Tony Buzbee’s campaign– best illustrated in his drunken-like, near-incomprehensible, camo-clad election day speech– has been a bit embarrassing.
For that reason, among others, we’re unsurprisingly endorsing Mayor Sylvester Turner for a second term.
When the mayor’s race began in earnest earlier this year, there was hope that the crowded field of candidates would produce a healthy discussion about the city’s top issues.
Instead, Houstonians received a Trump-like dog-and-pony show, largely thanks to Buzbee pouring $10 million of his own cash, more money than any other campaign, into his run for mayor, antics and all.
Buzbee, who gave $500,000 to Trump, lacks policy seriousness. Just this week, he introduced a flooding plan, which the Turner campaign characterized as a “mix of things that are already being done combined with worn out, false political attacks.”
Turner, the crisis manager
Public and private polls show the Houston mayor’s race is Turner’s to lose.

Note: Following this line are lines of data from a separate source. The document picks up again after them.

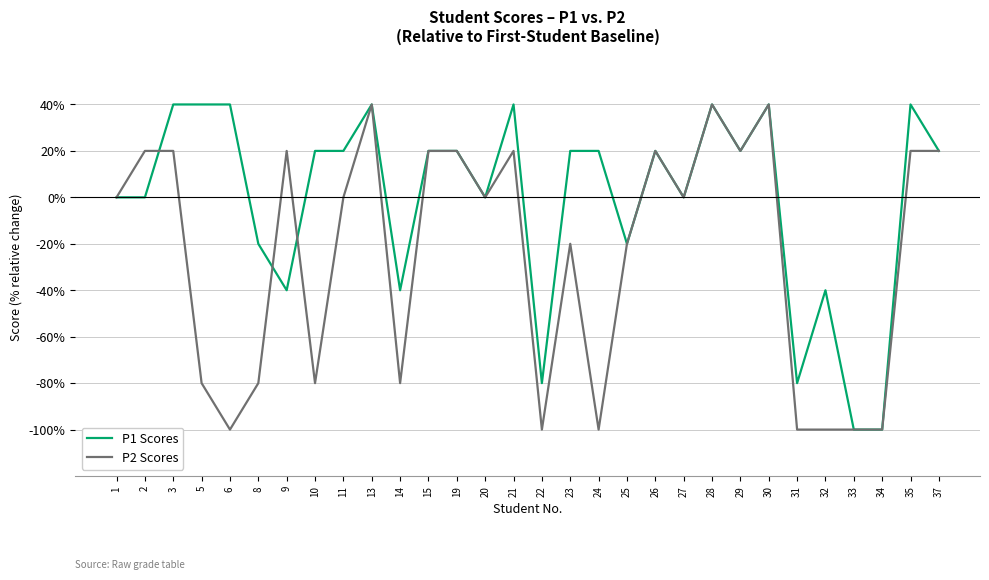

What is the minimum value for P2 Scores?

-100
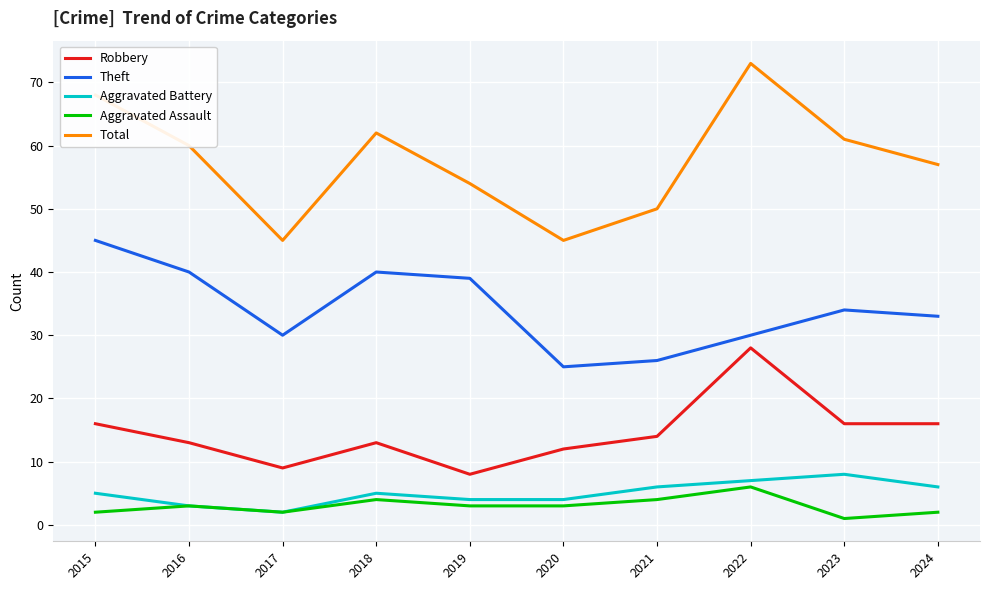

In Theft, how many points are higher than both neighbors (excluding endpoints)?

2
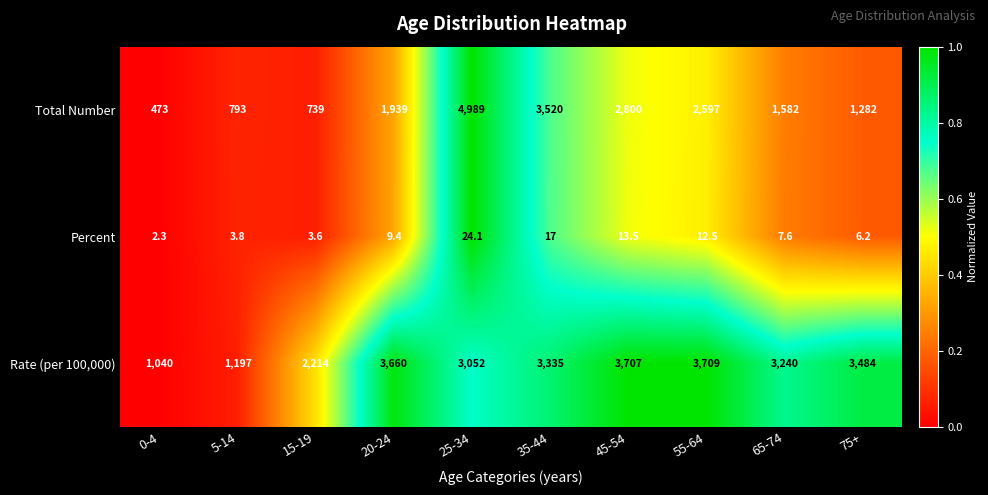

At which category is the sum across all series the highest?

25-34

That’s in part because he has clear policy victories to show for his first term. His team helped create almost 100,000 new jobs since last year. Unemployment is at its lowest rate since 1981. The city has negotiated steady pay raises for most of its municipal employees, and most recently, Turner signed an executive order to increase the minimum wage for Houston airport workers, increasing their hourly $10 wage to $12 by 2021.
On flooding, the mayor has proven his crisis manager bona fides, which will inevitably come in handy again during the Next Big Flood (which has become a near yearly affairs). He has worked to secure federal grants for flood mitigation, increased high-water rescue resources, and pushed to overhaul outdated regulations that did not require homes built in the city’s 500-year floodplain to be constructed at least two feet above the floodplain.
Perhaps most importantly, the mayor unveiled the city’s first-ever Climate Action Plan, a plan to reduce greenhouse gas emissions and become a carbon-neutral city by 2050.
“To be able to put forth the city’s first-ever climate action plan in the energy capital of the world is significant, it’s a big deal,” Turner said in an interview. “If it can be done in Houston, it can be done anywhere. We have a responsibility, Houston has to lead the way.”
The Signal asked Turner about the next four years. What will be his priorities and vision for the city?
“My focus is making sure that we don’t have two cities in one, cities with haves and have nots,” Turner said. “The goal is to do even more to eliminate disparities between communities and between people’s standard of living, and to provide affordable housing opportunities and better living wages so that we don’t have two cities.”
Turner has also hinted during his next term that he may greenlight placing a HERO 2.0 on the ballot, the second attempt at a Houston Equal Rights Ordinance that voters rejected in 2015 because of rank disinformation from LGBT opponents (whom Buzbee has courted).
One constant through Turner’s term, and over the next four years potentially, is his belief that Houston is a welcoming, inclusive city — no matter immigration status, race, sexual orientation, gender identity, or income.
Early voting runs through Dec. 10. Election Day is Dec. 14.
Fernando Ramirez contributed reporting.